Please provide complete information as applicable to your setup.

• Hardware Platform (Jetson / GPU) GPU
• DeepStream Version 6.4
• JetPack Version (valid for Jetson only)
• TensorRT Version
• NVIDIA GPU Driver Version (valid for GPU only)
• Issue Type( questions, new requirements, bugs) Question
• How to reproduce the issue ? (This is for bugs. Including which sample app is using, the configuration files content, the command line used and other details for reproducing)
• Requirement details( This is for new requirement. Including the module name-for which plugin or for which sample application, the function description)
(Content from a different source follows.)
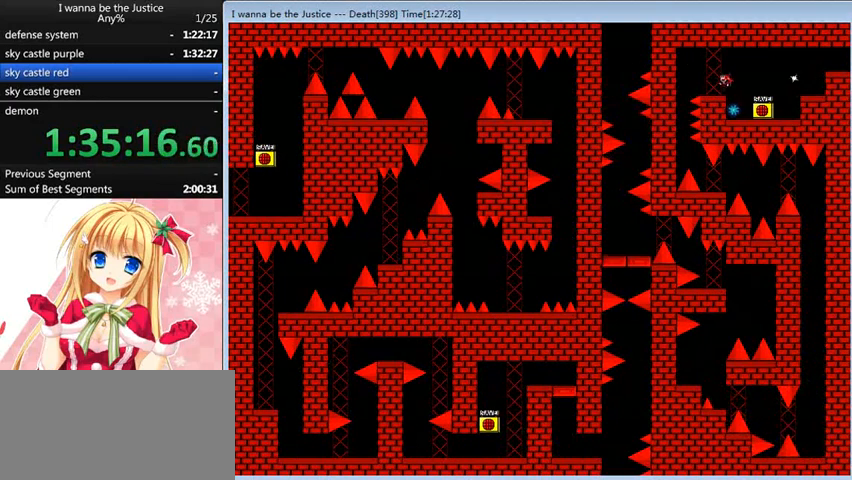
{"keys": ["left"], "events": [[160, "left", "up"], [280, "left", "down"]]}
Hi, I am currently running deepstream with nvinfer with success for our application, but we are having GPU quota issues in Azure that limits the amount of T4 Vms we can use. We would like to transition to multiple models and we would like to check whether the following setup is viable:

  • GPU devices: 4 vCPUs servers (with T4 GPU) running only Triton Inference Server with the models attached to a MLOps pipeline.
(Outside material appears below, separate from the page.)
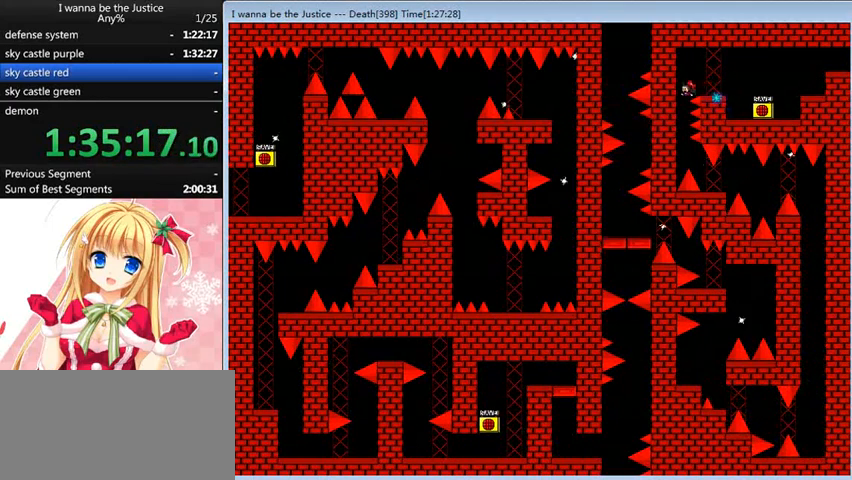
{"keys": [], "events": [[80, "left", "up"]]}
  • CPU-Only devices: 4 vCPUs (without GPU) running a cpu-only gstreamer pipeline with the “nvinferserver” plugin to make the inference using gRPC Triton calls. All the other parts of the pipeline uses CPU-only alternatives, including tracking.

We would have multiple CPU-only devices sharing the same Triton Server to perform inference on multiple models.

Is that setup viable? Can we run “nvinferserver” plugin on a CPU-only device connect to Triton inference servers using gRPC? If so, how can I compile only the nvinferserver plugin without CUDA access?

Thanks!

“nvinferserver” plugin needs GPU even with grpc mode. It is impossible.

Thanks for the answer, is there any other gstreamer plugin (cpu-only) that can communicate with Triton using gRPC?

I don’t think there is any other GStreamer plugin for such case.

This topic was automatically closed 14 days after the last reply. New replies are no longer allowed.